The Baltic republics work closely together and support each other -- Estonia helped print Latvian newspapers that were immobilized last month by a Soviet military raid on their publishing plant. Despite their low-key approach, the Estonians admire the courage of Lithuania and its outspoken president, Vytautas Landsbergis, who is on the rhetorical front line with his denunciations of the Soviet military.

"The victims of Lithuania were not wasted," said Tunne Kelam, chairman of the elected but unofficial Congress of Estonia. "They moved the whole of Western public opinion." He said the Lithuanian resistance prevented the success of last month's Kremlin crackdown -- and its inevitable spread to Estonia.

Nonetheless, the republic faces tensions within the roughly 40 percent of its population that hails from outside its borders, mostly from Russia. Although opinion polls indicate that non-Estonians are not passionately against independence and some even support it, their leaders contend that tempers are set to explode.

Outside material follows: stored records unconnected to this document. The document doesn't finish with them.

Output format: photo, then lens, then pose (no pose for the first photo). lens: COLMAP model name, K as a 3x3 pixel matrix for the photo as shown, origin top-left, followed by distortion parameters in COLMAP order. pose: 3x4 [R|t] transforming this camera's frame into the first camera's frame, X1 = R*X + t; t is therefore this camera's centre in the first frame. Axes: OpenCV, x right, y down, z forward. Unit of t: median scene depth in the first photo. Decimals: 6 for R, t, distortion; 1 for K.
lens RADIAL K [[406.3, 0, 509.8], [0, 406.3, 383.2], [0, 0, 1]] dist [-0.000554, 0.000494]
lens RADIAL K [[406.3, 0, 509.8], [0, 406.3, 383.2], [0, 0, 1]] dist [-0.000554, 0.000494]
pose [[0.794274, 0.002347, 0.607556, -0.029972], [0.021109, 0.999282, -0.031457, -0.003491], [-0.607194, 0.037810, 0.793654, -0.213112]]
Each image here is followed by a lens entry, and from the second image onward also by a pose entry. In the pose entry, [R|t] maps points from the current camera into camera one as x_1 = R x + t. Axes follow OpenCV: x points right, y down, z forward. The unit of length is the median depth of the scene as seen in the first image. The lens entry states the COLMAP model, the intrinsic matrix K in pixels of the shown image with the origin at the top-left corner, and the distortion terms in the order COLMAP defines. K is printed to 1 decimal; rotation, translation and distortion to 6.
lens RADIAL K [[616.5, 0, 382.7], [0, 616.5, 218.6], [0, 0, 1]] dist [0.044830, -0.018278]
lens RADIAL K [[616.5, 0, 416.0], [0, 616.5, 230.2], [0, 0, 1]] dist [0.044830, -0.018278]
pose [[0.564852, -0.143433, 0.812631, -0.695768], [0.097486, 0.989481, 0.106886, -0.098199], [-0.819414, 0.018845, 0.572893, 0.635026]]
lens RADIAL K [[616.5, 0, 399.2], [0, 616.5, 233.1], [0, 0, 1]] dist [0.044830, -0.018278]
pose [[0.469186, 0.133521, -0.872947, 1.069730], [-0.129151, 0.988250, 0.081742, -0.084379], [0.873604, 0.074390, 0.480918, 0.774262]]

"The {Estonian} government must resign," said Vladimir Jarovoi, director of the Dzigztel armament factory in Tallinn and a leader of the anti-independence movement. "This would make it possible to avoid the use of arms."

Estonian political leaders are less worried by Jarovoi, whom they view as Moscow's handpicked troublemaker, than they are about Moscow itself. Some think Western criticism altered the actions of Soviet troops and will prevent a recurrence. But Prime Minister Savisaar warned that Moscow may be waiting for the right moment to strike again against all of the Baltics.

"Their scenario for that time failed," he said in an interview. "It doesn't mean that they can't think of a new scenario."

In the meantime, the quiet movement for independence continues, according to Made, a member of the Estonian and Soviet legislatures and one of four economists who helped draft the economic independence program. Estonian leaders already have printed a new currency that is stored at a secret location outside the Soviet Union, ready for the day when Estonia replaces the ruble with its own kroon.